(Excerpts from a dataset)
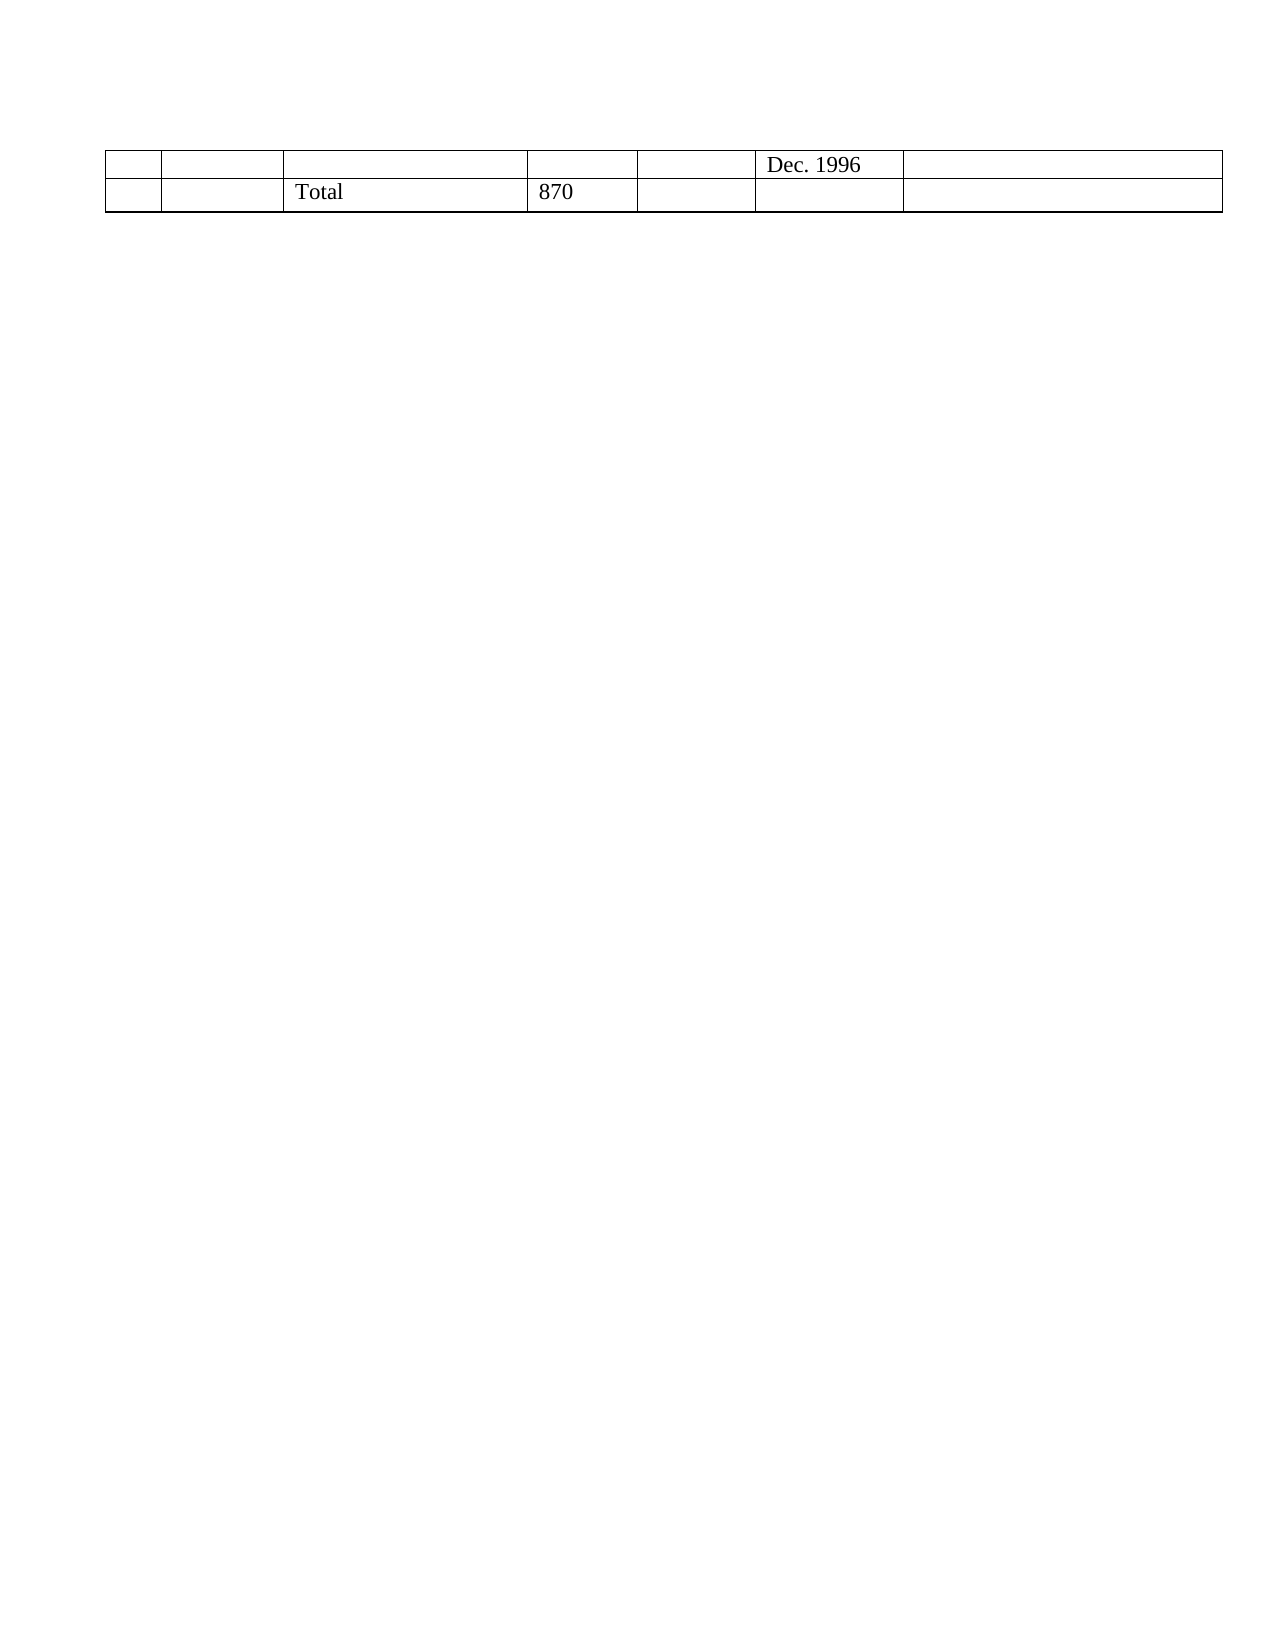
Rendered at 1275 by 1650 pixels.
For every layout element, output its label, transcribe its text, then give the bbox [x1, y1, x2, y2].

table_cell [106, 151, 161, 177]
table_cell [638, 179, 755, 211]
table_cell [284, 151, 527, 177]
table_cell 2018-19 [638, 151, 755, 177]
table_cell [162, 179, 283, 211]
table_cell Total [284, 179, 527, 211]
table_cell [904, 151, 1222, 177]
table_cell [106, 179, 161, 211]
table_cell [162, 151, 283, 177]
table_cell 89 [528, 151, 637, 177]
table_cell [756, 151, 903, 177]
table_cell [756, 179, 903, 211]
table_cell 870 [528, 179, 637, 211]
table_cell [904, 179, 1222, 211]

* * *

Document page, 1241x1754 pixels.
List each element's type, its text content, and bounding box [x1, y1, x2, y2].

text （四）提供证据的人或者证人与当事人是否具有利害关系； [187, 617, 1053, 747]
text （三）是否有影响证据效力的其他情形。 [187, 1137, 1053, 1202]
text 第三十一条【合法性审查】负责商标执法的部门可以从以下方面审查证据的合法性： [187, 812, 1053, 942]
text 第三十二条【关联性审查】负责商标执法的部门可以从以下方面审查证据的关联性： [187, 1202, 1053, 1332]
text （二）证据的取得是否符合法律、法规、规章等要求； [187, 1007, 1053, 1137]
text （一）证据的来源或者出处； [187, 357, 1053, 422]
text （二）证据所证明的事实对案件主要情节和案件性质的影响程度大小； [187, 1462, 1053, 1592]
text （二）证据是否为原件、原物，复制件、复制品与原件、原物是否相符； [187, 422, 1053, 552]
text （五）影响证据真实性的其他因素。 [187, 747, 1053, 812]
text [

Assignment
For the string "pixels", go through the entries above and copy each line where it occurs.

Written reply
Rendered at 1275 by 1650 pixels.
Document page, 1241x1754 pixels.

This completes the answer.